Met need for EmONC in all facilities was below 50% in all regions even as low as 3% in Gambela, Somali and Diredawa and higher in Addis Ababa 83%. The fully functioning of comprehensive EmONC was 148% of the 184 recommended leaving a gap of 36 facilities. The least available facility was in SNNP and Diredawa (22%) and the greatest in Harari (126%) which exceeded the minimum recommended number of EmONC facilities while other regions were below the national average (40%)(24)
Among all maternal deaths, 43% were related to direct obstetric complications, 5% indirect causes and 52% were due to unknown or unspecified causes. In this assessment the leading known cause of death were PPH/retained placenta and APH together responsible for 12% of death and severe pre-eclampsia or eclampsia for 10%, more over 26% of maternal complications were due to other direct obstetric complications but responsible for 12% death(25).

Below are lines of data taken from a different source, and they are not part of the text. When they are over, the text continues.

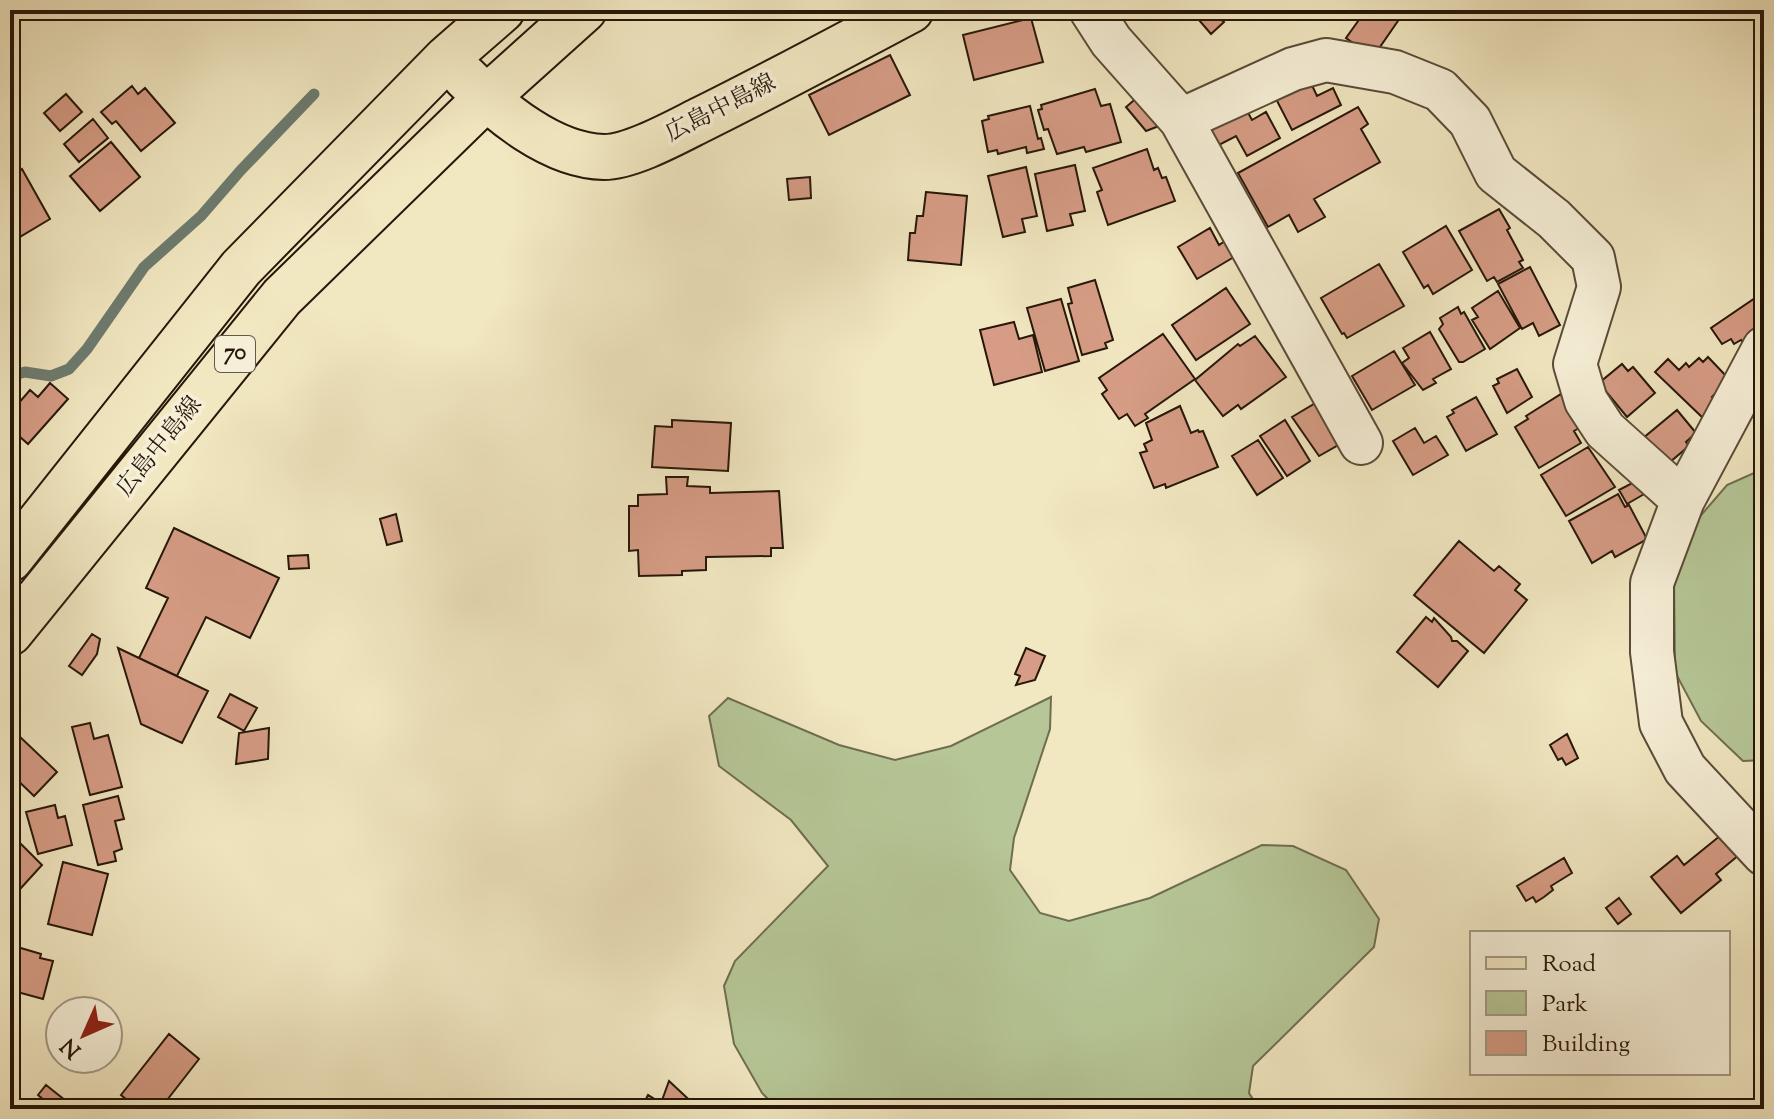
<svg xmlns="http://www.w3.org/2000/svg" width="1774" height="1119" viewBox="0 0 1774 1119" font-family="'Sorts Mill Goudy','Noto Serif JP',serif">
<rect width="100%" height="100%" fill="#f1e7c1"/>
<filter id="stains"><feTurbulence type="fractalNoise" baseFrequency=".0025" numOctaves="4"/><feColorMatrix values="0 0 0 0 .2 0 0 0 0 .09 0 0 0 0 .02 0 0 0 .5 -.17"/></filter>
<radialGradient id="worn" r=".72"><stop offset=".6" stop-color="#630" stop-opacity="0"/><stop offset="1" stop-color="#630" stop-opacity=".3"/></radialGradient>
<path fill="#b6c696" stroke="#6e6e50" stroke-width="2" d="M1764 472V760L1743 761 1701 721 1675 672 1674 581 1690 528 1727 485 1754 473Z
M1051 697 1050 729 1014 838 1010 870 1040 913 1069 921 1150 898 1262 845 1293 846 1346 870 1379 919 1374 947 1253 1066 1249 1093 1259 1109H778L762 1093 734 1044 724 986 735 961 828 866 791 820 719 766 709 716 728 698 839 745 895 760 951 746Z"/>
<g fill="none" stroke-linecap="round" stroke-linejoin="round">
<path stroke="#6d7c70" stroke-width="11" d="M10 376 25 372 51 376 69 369 87 349 144 267 201 216 241 170 314 94"/>
</g>
<path fill="#d69c85" stroke="#271709" stroke-width="2" d="M818 10H841L824 20Z
M1210 10 1224 22 1211 34 1199 20Z
M1366 10H1389L1400 18 1373 57 1346 38Z
M1031 18 1043 62 974 80 963 35Z
M890 55 910 95 829 135 809 95Z
M1309 79 1317 96 1333 88 1341 105 1292 130 1275 97Z
M132 86 138 94 145 88 175 123 141 151 116 121 112 124 101 112Z
M1095 89 1101 106 1110 104 1121 142 1086 152 1084 147 1057 154 1048 129 1044 130 1038 110 1042 109 1041 105Z
M66 94 82 112 60 131 44 113Z
M1139 96 1164 124 1146 131 1126 107Z
M1030 106 1038 139 1041 138 1044 149 1027 153 1026 147 998 154 997 150 988 152 982 121 989 119 988 116Z
M1358 107 1368 124 1361 129 1380 162 1314 199 1325 217 1298 232 1289 215 1268 227 1238 173Z
M1246 109 1252 120 1266 112 1280 138 1247 156 1236 136 1219 145 1209 129Z
M93 119 108 138 79 162 64 144Z
M111 142 140 177 100 211 70 176Z
M1147 149 1154 170 1158 168 1162 178 1166 177 1175 201 1108 225 1097 192 1102 190 1093 168Z
M1075 165 1085 211 1070 214 1073 225 1047 231 1035 174Z
M1026 167 1037 216 1022 219 1025 232 1003 237 988 176Z
M22 169 50 219 18 238 10 224V176Z
M810 177 811 198 789 200 787 179Z
M926 192 967 196 961 265 908 260 910 233H915L917 216H923Z
M1499 209 1510 228 1507 230 1523 260 1519 262 1523 268 1497 282 1494 277 1487 281 1459 231Z
M1446 226 1472 270 1433 294 1428 285 1424 288 1403 252Z
M1210 228 1219 245 1225 241 1234 257 1197 279 1178 247Z
M1379 264 1404 306 1347 338 1344 333 1342 334 1321 298Z
M1530 267 1560 325 1539 336 1533 323 1522 329 1498 284Z
M1095 280 1113 340 1105 343 1107 348 1082 355 1068 304 1072 303 1068 288Z
M1226 288 1250 324 1196 360 1172 325Z
M1498 291 1520 328 1490 349 1472 320 1478 317 1472 308Z
M1764 292V328L1743 342 1741 340 1734 344 1731 339 1722 344 1711 328Z
M1061 299 1079 361 1045 371 1027 308Z
M1458 307 1461 314 1464 312 1485 349 1463 362H1459L1439 329 1443 324 1440 318Z
M1014 322 1019 339 1033 335 1042 372 994 385 980 330Z
M1430 332 1451 369 1433 379 1436 383 1423 390 1402 363 1409 358 1403 348Z
M1163 334 1195 379 1145 414 1148 418 1135 426 1127 414 1119 419 1102 394 1107 390 1099 378Z
M1255 336 1286 377 1241 409 1238 405 1223 416 1195 380 1238 344 1240 346Z
M1394 351 1415 385 1372 410 1352 376Z
M1708 357 1729 379 1712 397 1719 403 1704 419 1655 372 1668 359 1679 370 1686 363 1689 367 1699 358 1703 362Z
M1622 364 1628 371 1633 367 1655 393 1627 417 1599 383Z
M1517 369 1532 397 1507 413 1493 386 1499 383 1497 379Z
M50 383 68 399 28 444 10 428V413L30 390 38 397Z
M1561 394 1581 427 1574 431 1581 443 1539 468 1515 427 1528 419 1526 416Z
M1476 397 1497 434 1466 451 1447 417 1454 413 1452 410Z
M1319 401 1340 444 1319 456 1292 417Z
M1180 406 1191 433 1198 430 1199 432 1203 431 1218 467 1166 488 1165 484 1154 488 1140 453 1147 451 1144 444 1152 440 1146 423Z
M1677 410 1696 433 1686 442 1689 446 1664 467 1642 439Z
M672 420 731 423 728 471 652 467 655 426 672 427Z
M1285 420 1310 461 1287 476 1260 436Z
M1415 428 1424 443 1436 436 1448 455 1413 475 1393 441Z
M1258 440 1283 478 1257 495 1232 456Z
M1588 447 1615 487 1566 516 1541 475Z
M666 477H688L687 486 710 487V493L779 491 783 548H771V556L706 557V570L682 571V575L639 576 638 550 629 551V506H638V495L667 494Z
M1638 480 1646 493 1627 504 1619 490Z
M1618 494 1625 507 1629 505 1647 539 1615 557 1612 551 1592 563 1569 521Z
M396 514 402 541 387 545 380 519Z
M174 528 279 578 250 638 206 617 177 676 139 658 168 598 146 588Z
M1459 541 1494 571 1499 566 1520 584 1515 590 1527 600 1484 653 1414 595Z
M308 555 309 568 289 569 288 556Z
M1426 617 1432 622 1434 618 1451 637 1452 641H1457L1468 651 1438 687 1397 652Z
M92 634 100 639 97 654 82 675 69 666Z
M118 648 208 691 182 743 141 724Z
M1026 648 1045 656 1035 680 1016 685 1020 676 1015 674Z
M230 694 257 708 244 731 218 717Z
M90 723 94 739 108 735 122 787 90 795 72 727Z
M269 728 268 759 236 764 239 733Z
M1567 734 1578 758 1566 765 1562 758 1558 760 1550 745Z
M18 735 57 772 34 796 10 773V744Z
M118 796 124 819 115 821 122 849 114 852 116 861 98 865 83 805Z
M55 805 58 818 65 816 72 845 38 854 26 812Z
M10 833 42 865 11 899 10 898Z
M1721 835 1739 855 1716 874 1721 880 1681 913 1651 877 1677 856 1684 865Z
M1564 858 1572 873 1551 886 1553 890 1544 897 1536 902 1533 897 1526 901 1517 886Z
M63 862 108 874 92 935 48 924Z
M1619 898 1631 914 1618 924 1606 908Z
M14 946 41 954 40 958 53 961 43 999 10 990V948Z
M169 1034 199 1059 160 1109H138L121 1095Z
M669 1081 699 1109H641L648 1095 661 1103Z
M46 1085 66 1101 59 1109H55L38 1095Z"/>
<g fill="none" stroke-linecap="round" stroke-linejoin="round">
<defs>
<path id="street" d="M1091 10 1111 41 1181 120 1361 443
M1181 120 1293 69 1326 60 1395 72 1440 90 1470 121 1496 173 1554 219 1593 258 1599 287 1575 364 1586 401 1605 430 1683 500
M1764 348 1683 500 1652 583V652L1661 723 1685 769 1764 854"/>
<path id="primary" d="M465 77C499 112 552 156 604 157 631 157 676 132 700 120 771 85 841 47 911 10
M10 559 241 268 447 58 502 10
M10 633 282 297 486 98 584 10"/>
</defs>
<use href="#street" stroke="#5a4b37" stroke-width="46"/>
<use href="#primary" stroke="#271709" stroke-width="48"/>
<use href="#street" stroke="#f6efd7" stroke-width="42"/>
<use href="#primary" stroke="#f1e7c1" stroke-width="44"/>
</g>
<g text-anchor="middle" dominant-baseline="central" stroke-width="7" stroke-linejoin="round" paint-order="stroke">
<rect fill="#f6efd7" stroke="#655847" stroke-width="2" x="215" y="336" width="40" height="36" rx="6"/>
<g font-size="22" font-weight="bold" fill="#271709">
<text x="235" y="354">70</text>
</g>
<g font-size="24" fill="#271709" stroke="#f6efd7">
<text transform="translate(721 109) rotate(-27)">広島中島線</text>
<text transform="translate(160 447) rotate(-51)">広島中島線</text>
</g>
</g>
<rect width="1774" height="1119" fill="none" stroke="#f1e7c1" stroke-width="40"/>
<rect x="12" y="12" width="1750" height="1095" fill="none" stroke="#271709" stroke-width="4"/>
<rect x="20" y="20" width="1734" height="1079" fill="none" stroke="#271709" stroke-width="2"/>
<rect x="1470" y="931" width="260" height="144" fill="#f6efd7" stroke="#a39985" stroke-width="2"/>
<rect x="1486" y="957" width="40" height="12" fill="#f1e7c1" stroke="#a39985" stroke-width="2"/>
<text x="1542" y="971" font-size="24" fill="#271709">Road</text>
<rect x="1486" y="991" width="40" height="24" fill="#b6c696" stroke="#a39985" stroke-width="2"/>
<text x="1542" y="1011" font-size="24" fill="#271709">Park</text>
<rect x="1486" y="1031" width="40" height="24" fill="#d69c85" stroke="#a39985" stroke-width="2"/>
<text x="1542" y="1051" font-size="24" fill="#271709">Building</text>
<g transform="translate(84 1035) rotate(225)"><circle r="38" fill="#f6efd7" stroke="#a39985" stroke-width="2"/>
<path d="M0-6L14 30L0 20L-14 30Z" fill="#8f2418"/>
<text y="-12" font-size="22" font-weight="bold" text-anchor="middle" fill="#271709">N</text>
</g>
<rect width="100%" height="100%" filter="url(#stains)"/>
<rect width="100%" height="100%" fill="url(#worn)"/>
</svg>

A review of caesarean cases 74% were found to be maternal indications, 22% were due to foetal indications- i.e. foetal distress and mal presentation. Indication related to CPD, prolonged and obstructed labor and arrest disorder 39%, foetal distress and non-reassuring foetal heart rate 13% and previous scar 13% was the leading indication for CS. Elective CS were most common among women with a previous scar was 47%(24)

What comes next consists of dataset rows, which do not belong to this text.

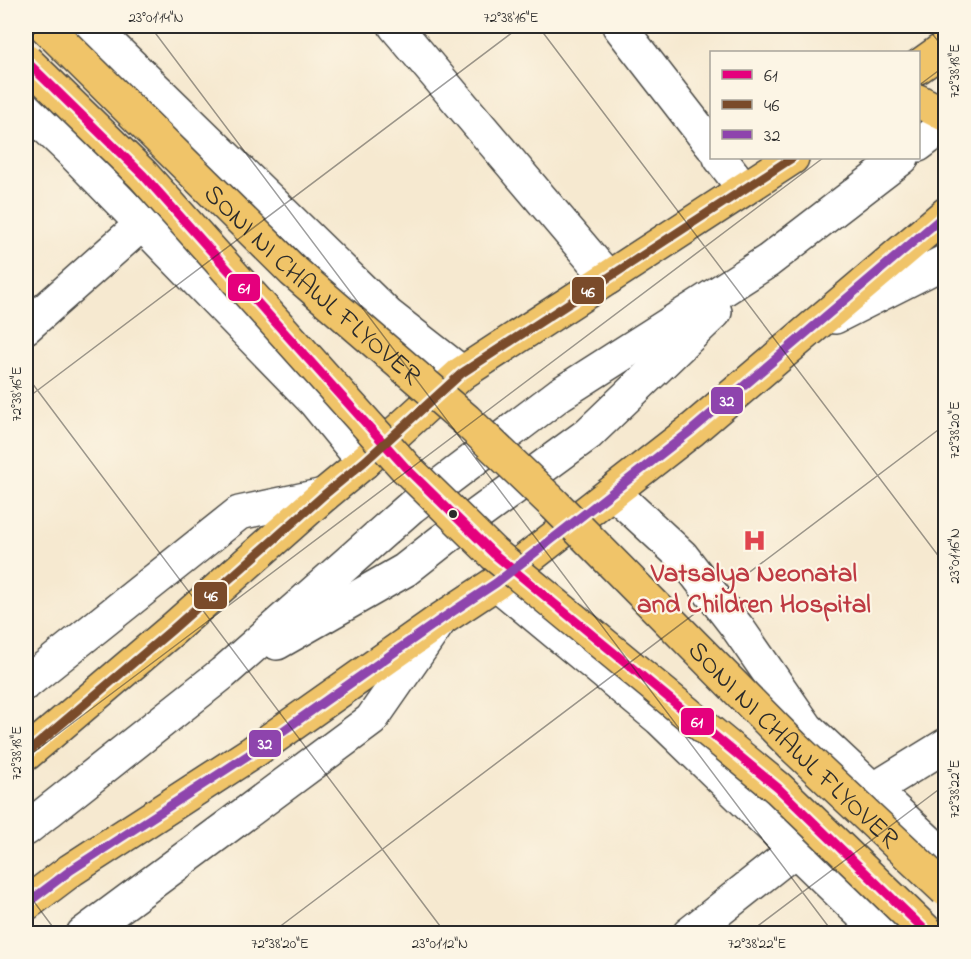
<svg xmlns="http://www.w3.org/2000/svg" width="971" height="959" font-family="'Indie Flower',sans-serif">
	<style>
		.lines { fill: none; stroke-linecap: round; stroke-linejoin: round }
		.minor-casing { stroke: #494844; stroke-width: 36 }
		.major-casing { stroke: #494844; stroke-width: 36 }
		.minor { stroke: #fff; stroke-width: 33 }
		.major { stroke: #f0c469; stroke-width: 33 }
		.major-bridge-casing { stroke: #494844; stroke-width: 36; stroke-linecap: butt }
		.major-bridge { stroke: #f0c469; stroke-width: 33 }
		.bus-1-casing { stroke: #fcf5e5; stroke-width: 14 }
		.bus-2-casing { stroke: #fcf5e5; stroke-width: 14 }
		.bus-3-casing { stroke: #fcf5e5; stroke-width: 14 }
		.bus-1 { stroke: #e5007d; stroke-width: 9 }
		.bus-2 { stroke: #7a4b2a; stroke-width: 9 }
		.bus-3 { stroke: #8e44ad; stroke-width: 9 }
		.ticks { fill: none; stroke: #2b2b2b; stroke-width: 1.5; stroke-opacity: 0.45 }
		.bus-dot { fill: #2b2b2b; stroke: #fcf5e5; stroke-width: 2 }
		.labels { text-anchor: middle; stroke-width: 4.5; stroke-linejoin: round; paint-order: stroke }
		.street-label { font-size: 27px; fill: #2b2b2b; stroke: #fcf5e5 }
		.health-label { font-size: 27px; font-weight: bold; fill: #be3a42; stroke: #fcf5e5 }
		.line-badge { stroke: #fcf5e5; stroke-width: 2 }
		.badge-label { font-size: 16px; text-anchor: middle; font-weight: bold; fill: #fff }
		.neatline { fill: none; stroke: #2b2b2b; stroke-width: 2 }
		.ticks-label { font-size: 15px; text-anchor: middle; fill: #2b2b2b }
	</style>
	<rect width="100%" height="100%" fill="#fcf5e5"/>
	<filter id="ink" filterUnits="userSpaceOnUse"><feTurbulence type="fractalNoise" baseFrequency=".0167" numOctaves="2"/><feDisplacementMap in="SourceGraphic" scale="12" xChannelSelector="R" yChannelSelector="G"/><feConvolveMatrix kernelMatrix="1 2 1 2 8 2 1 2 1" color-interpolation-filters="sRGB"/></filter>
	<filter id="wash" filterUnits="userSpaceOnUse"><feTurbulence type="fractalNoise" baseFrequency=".008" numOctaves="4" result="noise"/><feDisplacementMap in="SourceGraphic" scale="24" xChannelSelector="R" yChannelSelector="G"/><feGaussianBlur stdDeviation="1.35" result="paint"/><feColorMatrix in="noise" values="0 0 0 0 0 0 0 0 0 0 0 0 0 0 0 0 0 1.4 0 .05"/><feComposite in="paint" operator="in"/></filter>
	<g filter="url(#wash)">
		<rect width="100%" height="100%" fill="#f6e9d0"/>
	</g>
	<g filter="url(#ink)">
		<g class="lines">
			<defs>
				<g id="minor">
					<path d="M91 26 388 315 462 373"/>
					<path d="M395 26 608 278"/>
					<path d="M619 26 712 146"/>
					<path d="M26 108 70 150 315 402 364 462"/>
					<path d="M918 145 946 124"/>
					<path d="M720 158 744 189"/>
					<path d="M835 317 946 261"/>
					<path d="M26 327 142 224"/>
					<path d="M613 492 682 556 737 627 807 728 946 858"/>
					<path d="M496 583 660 719 882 934"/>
					<path d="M277 643 405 570 443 540 588 434 715 312"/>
					<path d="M26 683 239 513 324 495"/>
					<path d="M873 790 946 745"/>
					<path d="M26 829 223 673 411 507 560 394 768 261 902 158"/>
					<path d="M83 934 371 720 439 622"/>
					<path d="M689 934 795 850"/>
				</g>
				<g id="major">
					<path d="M918 67 946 47"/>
					<path d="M918 101 946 115"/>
					<path d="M26 754 173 629 324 495 364 462 462 373 792 158"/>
					<path d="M26 904 71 870 253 752 440 620 496 583 692 430 946 214"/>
				</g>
			</defs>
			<!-- minor casing -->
			<use href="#minor" class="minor-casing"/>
			<!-- major casing -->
			<use href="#major" class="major-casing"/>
			<!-- minor -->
			<use href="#minor" class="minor"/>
			<!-- major -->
			<use href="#major" class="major"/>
			<defs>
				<g id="major-bridge">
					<path id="s1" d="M45 26 293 271 466 420 555 505 794 747 946 890"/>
					<path d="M26 61 143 175 406 468 494 554 778 788 929 934"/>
				</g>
			</defs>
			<!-- major-bridge casing -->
			<use href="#major-bridge" class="major-bridge-casing"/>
			<!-- major-bridge -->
			<use href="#major-bridge" class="major-bridge"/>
			<defs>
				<path id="bus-1" d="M26 61 143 175 406 468 494 554 778 788 929 934"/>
				<path id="bus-2" d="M26 754 173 629 324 495 364 462 462 373 792 158"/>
				<path id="bus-3" d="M26 904 71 870 253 752 440 620 496 583 692 430 946 214"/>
			</defs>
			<!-- bus-1 casing -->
			<use href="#bus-1" class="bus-1-casing"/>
			<!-- bus-2 casing -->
			<use href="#bus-2" class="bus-2-casing"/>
			<!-- bus-3 casing -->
			<use href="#bus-3" class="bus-3-casing"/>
			<!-- bus-1 -->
			<use href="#bus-1" class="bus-1"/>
			<!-- bus-2 -->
			<use href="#bus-2" class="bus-2"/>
			<!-- bus-3 -->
			<use href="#bus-3" class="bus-3"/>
		</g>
	</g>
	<!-- ticks -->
	<path class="ticks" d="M150 26 834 934M538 26 946 566M926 26 946 51M26 40 45 26M918 86 946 65M26 375 446 934M26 399 521 26M26 758 823 158M26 891 58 934M270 934 946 424M747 934 946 784"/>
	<!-- icons -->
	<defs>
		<symbol id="hospital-bare" viewBox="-9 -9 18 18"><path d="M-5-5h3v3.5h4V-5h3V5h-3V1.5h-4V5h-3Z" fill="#e0444e" stroke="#fcf5e5" stroke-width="2.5" paint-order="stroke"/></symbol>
	</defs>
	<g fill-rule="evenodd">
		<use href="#hospital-bare" x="738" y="524" width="33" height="33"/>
	</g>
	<!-- markers -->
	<circle class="bus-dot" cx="453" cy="514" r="5"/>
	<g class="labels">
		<!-- street labels -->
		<g class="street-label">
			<text dy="9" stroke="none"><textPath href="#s1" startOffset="372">SONI NI CHAWL FLYOVER</textPath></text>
			<text dy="9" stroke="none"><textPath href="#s1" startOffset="1038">SONI NI CHAWL FLYOVER</textPath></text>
		</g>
		<!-- health labels -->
		<g class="health-label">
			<text x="754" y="581">Vatsalya Neonatal<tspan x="754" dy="31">and Children Hospital</tspan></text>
		</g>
	</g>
	<g class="line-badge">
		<rect x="227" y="273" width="34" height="29" rx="6" fill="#e5007d"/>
		<rect x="571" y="276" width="34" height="29" rx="6" fill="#7a4b2a"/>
		<rect x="710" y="386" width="34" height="29" rx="6" fill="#8e44ad"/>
		<rect x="193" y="581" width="35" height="29" rx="6" fill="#7a4b2a"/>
		<rect x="680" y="707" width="35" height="29" rx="6" fill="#e5007d"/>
		<rect x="248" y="729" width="34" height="29" rx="6" fill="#8e44ad"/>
	</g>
	<g class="badge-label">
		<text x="244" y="293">61</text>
		<text x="588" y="297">46</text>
		<text x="727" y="406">32</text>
		<text x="211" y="601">46</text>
		<text x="697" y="727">61</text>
		<text x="265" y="749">32</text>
	</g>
	<!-- margin -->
	<rect width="971" height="959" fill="none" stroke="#fcf5e5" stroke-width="66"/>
	<!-- legend -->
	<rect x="710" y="51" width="210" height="108" fill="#fcf5e5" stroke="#a8a49b" stroke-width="1.5"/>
	<rect x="722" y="70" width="30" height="9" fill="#e5007d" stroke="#a8a49b" stroke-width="1.5"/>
	<text x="764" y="81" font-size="18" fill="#2b2b2b">61</text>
	<rect x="722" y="100" width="30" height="9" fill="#7a4b2a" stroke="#a8a49b" stroke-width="1.5"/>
	<text x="764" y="111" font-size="18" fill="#2b2b2b">46</text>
	<rect x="722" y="130" width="30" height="9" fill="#8e44ad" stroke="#a8a49b" stroke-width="1.5"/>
	<text x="764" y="141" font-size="18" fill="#2b2b2b">32</text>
	<rect x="33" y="33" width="905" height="893" class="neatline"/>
	<g class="ticks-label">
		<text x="156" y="22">23°01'14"N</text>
		<text x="511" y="22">72°38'16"E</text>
		<text transform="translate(954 71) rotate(-90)" y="5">72°38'18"E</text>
		<text transform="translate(16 394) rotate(-90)" y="5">72°38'16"E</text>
		<text transform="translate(954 430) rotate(-90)" y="5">72°38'20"E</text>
		<text transform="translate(954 556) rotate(-90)" y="5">23°01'16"N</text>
		<text transform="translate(16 753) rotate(-90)" y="5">72°38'18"E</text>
		<text transform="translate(954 789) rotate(-90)" y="5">72°38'22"E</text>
		<text x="280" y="948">72°38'20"E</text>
		<text x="440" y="948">23°01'12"N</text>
		<text x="757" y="948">72°38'22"E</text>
	</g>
</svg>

A cross-sectional study conducted in Zambia revealed that, Major obstetric intervention for AMI were higher in urban 2.1% than in rural areas 0.4%, with an urban to rural rate ratio of 5.5. (13)
There is an important gap regarding the availability of service in women living in areas classified as urban, and thus residing within 10km of the hospital, the 55 MOIs for AMI represents 0.9% of all deliveries and 183 MOIs for AMI in rural women represents 0.5% of all deliveries.(5)
Thus this study has an important contribution to determine the prevalence of unmet obstetric need and recommendation to decrease maternal mortality for decision maker among the selected community in North shoa Zone Amhara region, Ethiopia.